PROBLEMS TO SOLVE —
[A] From the passage on how air conditioners work, list the parts that the outdoor unit houses.
[B] Write a continuation of the passage on how air conditioners work, starting right after its final sentence.

PASSAGE PROVIDED —
Posted in Air Conditioner

Have you ever wondered how AC works? Well, rather than adding cold, air conditioners more accurately remove heat. Most of the heat is stored in humid air. Air conditioners remove hot humid air and what is left is cool dry air. Two major components work together to make this happen. The A-coil (evaporator) inside your furnace plenum and the condenser unit outside your home.

The Evaporator or A-Coil

The A-coil or evaporator houses refrigerant (cold fluid) inside a copper coil that captures or absorbs heat as warm air from your home blows through it, leaving dryer conditioned air. Just as water absorbs heat from your stove in order to boil (or evaporate) refrigerant absorbs heat from your house. Condensation from this process falls into a tray below and then is piped to the closest floor drain.

Condenser, Fan and Compressor

The outdoor unit is where the heat from inside your home is dispersed. It houses a compressor, condenser coil and a fan. The heat that is absorbed from your home’s air is transferred to the refrigerant and then pumped to the outdoor unit. As this heat is absorbed and moved by the refrigerant to the outdoor coil, it passes through the compressor.

GIVEN DATA —

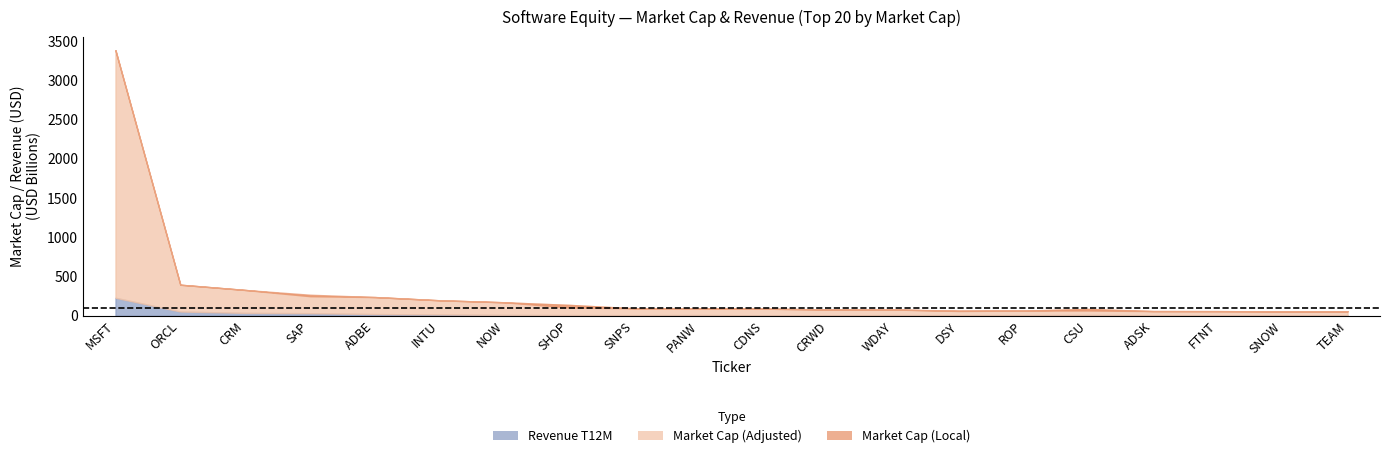

True or false: Market Cap (Adjusted) has a value of 77094361895.5 at CSU.

True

EXPECTED RESULTS —
[A] A compressor, a condenser coil, and a fan.

[B]
The compressor in your air conditioning system has the primary job of moving the refrigerant throughout the system. This is important as we can then keep reusing the refrigerant to cool our house. The refrigerant is compressed to a higher pressure and moved through the outdoor coil known as the condenser. As the refrigerant passes through the condenser, a fan delivers ambient air across the condenser coil causing it to cool. As the process completes, the heat from inside your house is dispersed to the air outside your house. The refrigerant is then pumped back indoors and the whole process repeats.

This is a simplified explanation about how AC works. If you have any questions contact Tyson Leitch at 519 Furnace.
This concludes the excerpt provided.